Insofern ist der Titel „Antichrist“ durchaus berechtigt, denn dem Heilsgeschehen in Form einer Versöhnung von Schöpfer und Schöpfung durch das Erlösungswerk Jesu Christi wird das Un-Heil der Vernichtung der Natur und durch die Natur entgegengesetzt. „Chaos regiert!“, schreit es im Film denn auch aus der Kehle eines Fuchses, der sich selbst zerfleischt. Für die unabhängige ökumenische Filmjury, die von den internationalen Filmorganisationen der evangelischen und katholischen Kirche eingesetzt wird, war das (gottes-)lästerliche Leinwandtreiben jedenfalls Grund genug, im Falle von „Antichrist“ zum ersten Mal einen Anti-Preis zu verleihen. Zu Recht?
Das Werk ist ein gleichzeitig grandioser wie gescheiterter Film: Grandios, weil er die gnostische Logik in aller Konsequenz zu Ende denkt – und gescheitert, weil die fast schon libidinös besetzte Welt- und Lebensvernichtung sich selbst ad absurdum führt, denn die von der Gnosis postulierte Erlösung qua Vernichtung will sich am Ende des Films nicht greifen lassen. Daher wohl auch die Ratlosigkeit, wenn man das Kino verlässt. Stattdessen droht der Film in die Falle der für die Gnosis typischen autistischen Selbstreferenz ihres Selbsterlösungswahns abzurutschen. Eine solche autistische Selbstreferenz ist auch in Splatter-Movies und Pornofilmen anzutreffen, in denen der Trieb keinen anderen Sinn mehr hat als seinen eigenen Selbstzweck. Nicht umsonst weist „Antichrist“ Elemente dieser beiden Genres auf. Oder anders gesagt: Ähnlich wie die Pornografie löst auch die Gnosis ihr Versprechen der Selbsterlösung nicht ein, und diese Erkenntnis gilt dementsprechend auch für „Antichrist“.
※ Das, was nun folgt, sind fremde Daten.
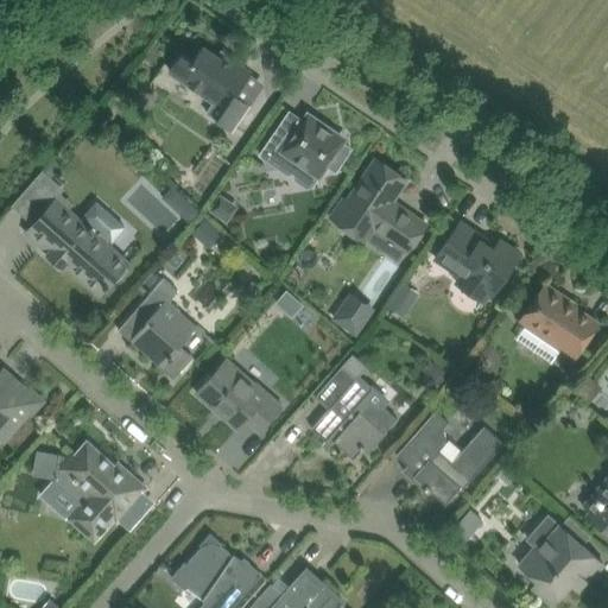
[(170,70),(189,84),(226,108),(216,121),(232,132),(239,120),(253,101),(252,100),(248,105),(236,95),(251,74),(232,59),(228,65),(202,48),(194,61),(182,52),(170,70)]
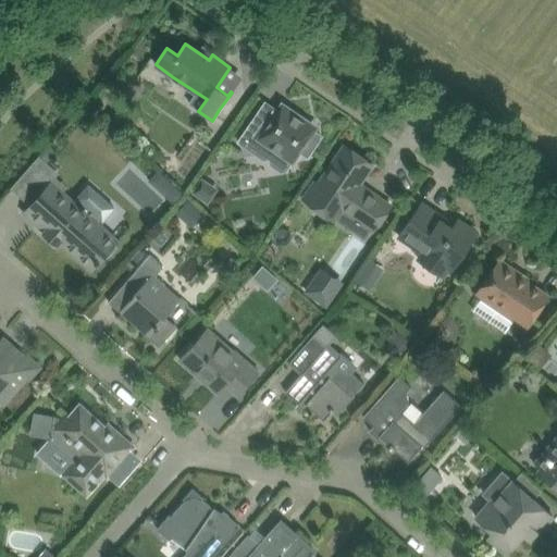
[(308,157),(321,136),(309,127),(312,123),(282,102),(267,125),(255,118),(238,143),(263,159),(270,158),(274,151),(293,163),(300,151),(308,157)]
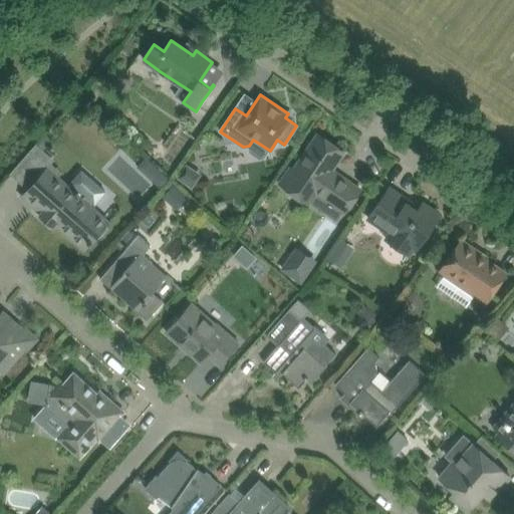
[(318,135),(294,170),(290,168),(279,183),(308,203),(315,193),(344,213),(360,190),(331,170),(343,152),(318,135)]
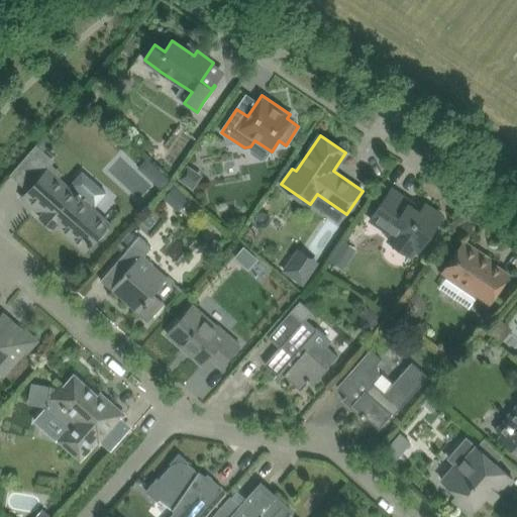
[(36,146),(27,158),(40,170),(50,159),(36,146)]
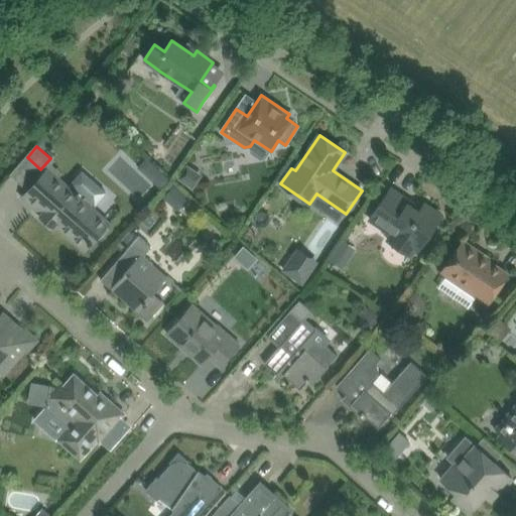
[(148,157),(138,167),(162,189),(171,179),(148,157)]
Vielleicht trifft sogar zu, was Eric Voegelin über Gnostiker im Allgemeinen geschrieben hat: „Gnostiker sind krank am Geiste, aber sie sind nicht dumm; sie wollen Unmögliches, aber sie wissen, was sie wollen.“ Lars von Trier wollte mit „Antichrist“ wohl auch etwas „Unmögliches“ und musste daran zwangsläufig scheitern. Eines zumindest hat er jedoch bewiesen:
Die Gnosis ist nicht irgendein fernes Phänomen des ersten und zweiten nachchristlichen Jahrhunderts, sie ist aktueller denn je. Jetzt hat sie sogar schon die Kinos erreicht.